### What this task involves
Where in the entries below does "float" appear? Copy every line that has it.

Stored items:
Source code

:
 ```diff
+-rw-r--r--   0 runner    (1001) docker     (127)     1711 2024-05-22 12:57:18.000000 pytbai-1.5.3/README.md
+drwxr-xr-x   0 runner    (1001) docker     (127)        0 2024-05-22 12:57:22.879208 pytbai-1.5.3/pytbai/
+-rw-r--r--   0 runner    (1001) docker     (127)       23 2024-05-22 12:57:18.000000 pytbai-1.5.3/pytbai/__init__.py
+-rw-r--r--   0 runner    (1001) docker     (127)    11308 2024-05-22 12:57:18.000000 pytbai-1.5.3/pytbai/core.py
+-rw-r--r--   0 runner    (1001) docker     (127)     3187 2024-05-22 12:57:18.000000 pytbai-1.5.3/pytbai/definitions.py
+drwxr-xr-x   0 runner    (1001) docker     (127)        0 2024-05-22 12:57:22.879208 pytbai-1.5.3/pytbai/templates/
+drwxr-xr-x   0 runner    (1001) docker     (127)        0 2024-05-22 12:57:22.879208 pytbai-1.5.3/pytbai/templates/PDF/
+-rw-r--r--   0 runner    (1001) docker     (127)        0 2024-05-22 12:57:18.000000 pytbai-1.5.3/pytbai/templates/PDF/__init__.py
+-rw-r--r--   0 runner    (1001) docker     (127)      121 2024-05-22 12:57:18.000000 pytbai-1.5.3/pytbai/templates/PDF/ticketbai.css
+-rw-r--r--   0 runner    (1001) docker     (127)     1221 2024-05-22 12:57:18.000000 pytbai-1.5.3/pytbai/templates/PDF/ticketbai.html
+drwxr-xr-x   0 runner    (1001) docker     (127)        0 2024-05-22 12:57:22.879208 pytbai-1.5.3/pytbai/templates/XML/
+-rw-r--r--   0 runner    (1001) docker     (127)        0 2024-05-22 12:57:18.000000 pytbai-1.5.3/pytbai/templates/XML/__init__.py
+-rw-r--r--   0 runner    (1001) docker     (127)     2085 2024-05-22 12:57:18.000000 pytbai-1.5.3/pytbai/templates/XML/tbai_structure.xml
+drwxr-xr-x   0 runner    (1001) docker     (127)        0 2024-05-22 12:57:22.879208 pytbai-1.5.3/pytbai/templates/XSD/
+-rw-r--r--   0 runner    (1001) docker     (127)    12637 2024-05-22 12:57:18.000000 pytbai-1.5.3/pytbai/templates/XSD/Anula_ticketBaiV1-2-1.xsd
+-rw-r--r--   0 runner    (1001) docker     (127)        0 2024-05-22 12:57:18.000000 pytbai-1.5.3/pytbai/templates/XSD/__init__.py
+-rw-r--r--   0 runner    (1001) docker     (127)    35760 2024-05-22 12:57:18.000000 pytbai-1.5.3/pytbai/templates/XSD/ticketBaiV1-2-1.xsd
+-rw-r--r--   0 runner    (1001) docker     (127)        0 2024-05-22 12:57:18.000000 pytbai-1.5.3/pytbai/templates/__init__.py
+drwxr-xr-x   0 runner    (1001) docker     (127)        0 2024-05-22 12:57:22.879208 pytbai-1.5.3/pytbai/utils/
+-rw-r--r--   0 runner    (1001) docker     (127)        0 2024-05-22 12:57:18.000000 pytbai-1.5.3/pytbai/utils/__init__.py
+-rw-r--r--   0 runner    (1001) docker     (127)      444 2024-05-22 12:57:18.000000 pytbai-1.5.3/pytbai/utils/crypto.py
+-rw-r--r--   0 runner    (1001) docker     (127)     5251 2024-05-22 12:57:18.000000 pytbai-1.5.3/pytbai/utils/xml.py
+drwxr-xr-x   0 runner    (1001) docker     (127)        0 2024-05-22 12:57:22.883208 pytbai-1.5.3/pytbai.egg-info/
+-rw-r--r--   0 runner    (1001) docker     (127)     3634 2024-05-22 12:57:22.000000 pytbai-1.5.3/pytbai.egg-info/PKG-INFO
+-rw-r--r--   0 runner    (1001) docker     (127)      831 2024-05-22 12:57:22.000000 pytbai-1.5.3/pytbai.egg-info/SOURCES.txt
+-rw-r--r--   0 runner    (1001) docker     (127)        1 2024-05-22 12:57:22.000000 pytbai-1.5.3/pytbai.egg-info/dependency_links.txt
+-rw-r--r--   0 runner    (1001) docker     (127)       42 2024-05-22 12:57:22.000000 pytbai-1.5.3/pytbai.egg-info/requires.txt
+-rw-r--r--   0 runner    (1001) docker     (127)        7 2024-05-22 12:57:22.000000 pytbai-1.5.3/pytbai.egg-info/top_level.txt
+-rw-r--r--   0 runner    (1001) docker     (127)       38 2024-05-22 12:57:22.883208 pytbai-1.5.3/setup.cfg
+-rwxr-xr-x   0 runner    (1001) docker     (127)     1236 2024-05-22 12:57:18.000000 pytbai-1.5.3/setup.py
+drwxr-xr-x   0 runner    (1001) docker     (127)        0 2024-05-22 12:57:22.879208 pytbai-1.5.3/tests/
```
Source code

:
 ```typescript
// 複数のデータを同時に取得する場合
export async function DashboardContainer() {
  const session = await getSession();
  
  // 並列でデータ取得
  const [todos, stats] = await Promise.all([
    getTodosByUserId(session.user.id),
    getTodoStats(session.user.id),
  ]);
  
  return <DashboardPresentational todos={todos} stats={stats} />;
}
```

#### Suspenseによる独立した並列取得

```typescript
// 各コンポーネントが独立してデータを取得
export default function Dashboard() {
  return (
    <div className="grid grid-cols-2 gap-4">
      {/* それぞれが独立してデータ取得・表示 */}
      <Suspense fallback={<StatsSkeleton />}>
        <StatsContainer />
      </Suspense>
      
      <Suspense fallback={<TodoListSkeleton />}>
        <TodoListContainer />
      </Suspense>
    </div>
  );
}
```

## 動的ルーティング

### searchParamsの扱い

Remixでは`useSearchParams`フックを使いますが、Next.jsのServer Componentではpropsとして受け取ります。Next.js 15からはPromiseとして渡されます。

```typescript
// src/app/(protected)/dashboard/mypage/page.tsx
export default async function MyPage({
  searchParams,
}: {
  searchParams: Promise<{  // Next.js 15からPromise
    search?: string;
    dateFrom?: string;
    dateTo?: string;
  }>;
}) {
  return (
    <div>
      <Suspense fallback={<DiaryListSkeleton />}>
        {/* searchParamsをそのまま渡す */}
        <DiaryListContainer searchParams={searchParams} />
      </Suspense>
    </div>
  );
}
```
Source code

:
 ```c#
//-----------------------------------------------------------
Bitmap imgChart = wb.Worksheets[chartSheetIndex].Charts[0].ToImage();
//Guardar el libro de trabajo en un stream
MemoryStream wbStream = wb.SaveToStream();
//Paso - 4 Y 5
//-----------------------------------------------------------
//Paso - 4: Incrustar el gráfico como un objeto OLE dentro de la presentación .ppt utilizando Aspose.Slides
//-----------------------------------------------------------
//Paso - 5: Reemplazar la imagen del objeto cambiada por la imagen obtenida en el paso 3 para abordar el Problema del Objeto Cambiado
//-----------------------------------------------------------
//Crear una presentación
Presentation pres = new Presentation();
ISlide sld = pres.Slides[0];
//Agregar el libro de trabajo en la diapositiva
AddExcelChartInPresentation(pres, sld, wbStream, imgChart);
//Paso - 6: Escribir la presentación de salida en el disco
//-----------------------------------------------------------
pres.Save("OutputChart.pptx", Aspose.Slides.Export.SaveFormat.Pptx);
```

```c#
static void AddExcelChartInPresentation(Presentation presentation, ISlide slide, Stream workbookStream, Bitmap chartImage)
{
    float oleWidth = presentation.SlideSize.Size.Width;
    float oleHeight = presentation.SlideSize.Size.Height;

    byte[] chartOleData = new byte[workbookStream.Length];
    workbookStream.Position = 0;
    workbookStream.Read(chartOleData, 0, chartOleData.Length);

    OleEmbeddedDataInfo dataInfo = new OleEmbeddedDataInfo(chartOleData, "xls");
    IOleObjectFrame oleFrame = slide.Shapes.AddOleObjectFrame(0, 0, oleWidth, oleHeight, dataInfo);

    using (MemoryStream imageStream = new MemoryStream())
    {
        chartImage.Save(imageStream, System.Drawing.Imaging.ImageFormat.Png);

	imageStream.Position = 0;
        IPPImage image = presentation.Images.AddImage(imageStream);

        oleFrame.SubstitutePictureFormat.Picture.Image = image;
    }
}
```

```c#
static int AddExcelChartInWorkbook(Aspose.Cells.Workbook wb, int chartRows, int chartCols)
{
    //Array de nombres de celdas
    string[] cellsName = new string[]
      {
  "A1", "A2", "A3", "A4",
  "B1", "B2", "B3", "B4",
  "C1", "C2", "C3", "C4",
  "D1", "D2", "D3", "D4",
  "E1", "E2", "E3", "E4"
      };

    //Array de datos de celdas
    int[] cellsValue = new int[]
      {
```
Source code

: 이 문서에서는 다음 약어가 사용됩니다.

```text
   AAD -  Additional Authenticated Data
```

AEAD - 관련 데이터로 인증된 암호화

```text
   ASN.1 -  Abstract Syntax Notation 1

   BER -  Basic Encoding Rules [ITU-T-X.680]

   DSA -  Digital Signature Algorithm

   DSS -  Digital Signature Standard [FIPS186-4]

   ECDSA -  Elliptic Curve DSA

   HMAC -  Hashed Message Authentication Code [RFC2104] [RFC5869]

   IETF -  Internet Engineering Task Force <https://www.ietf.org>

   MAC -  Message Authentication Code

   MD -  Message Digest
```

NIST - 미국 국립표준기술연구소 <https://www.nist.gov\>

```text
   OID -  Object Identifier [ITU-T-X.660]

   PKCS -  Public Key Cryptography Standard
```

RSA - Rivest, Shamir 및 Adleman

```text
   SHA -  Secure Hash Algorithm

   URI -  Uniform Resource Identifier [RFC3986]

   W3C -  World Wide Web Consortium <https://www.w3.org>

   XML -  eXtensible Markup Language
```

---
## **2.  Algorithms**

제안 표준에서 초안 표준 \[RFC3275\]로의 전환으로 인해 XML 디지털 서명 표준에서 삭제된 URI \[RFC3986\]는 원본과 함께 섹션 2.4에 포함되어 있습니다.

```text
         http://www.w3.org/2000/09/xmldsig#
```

### Task answer
    float oleWidth = presentation.SlideSize.Size.Width;
    float oleHeight = presentation.SlideSize.Size.Height;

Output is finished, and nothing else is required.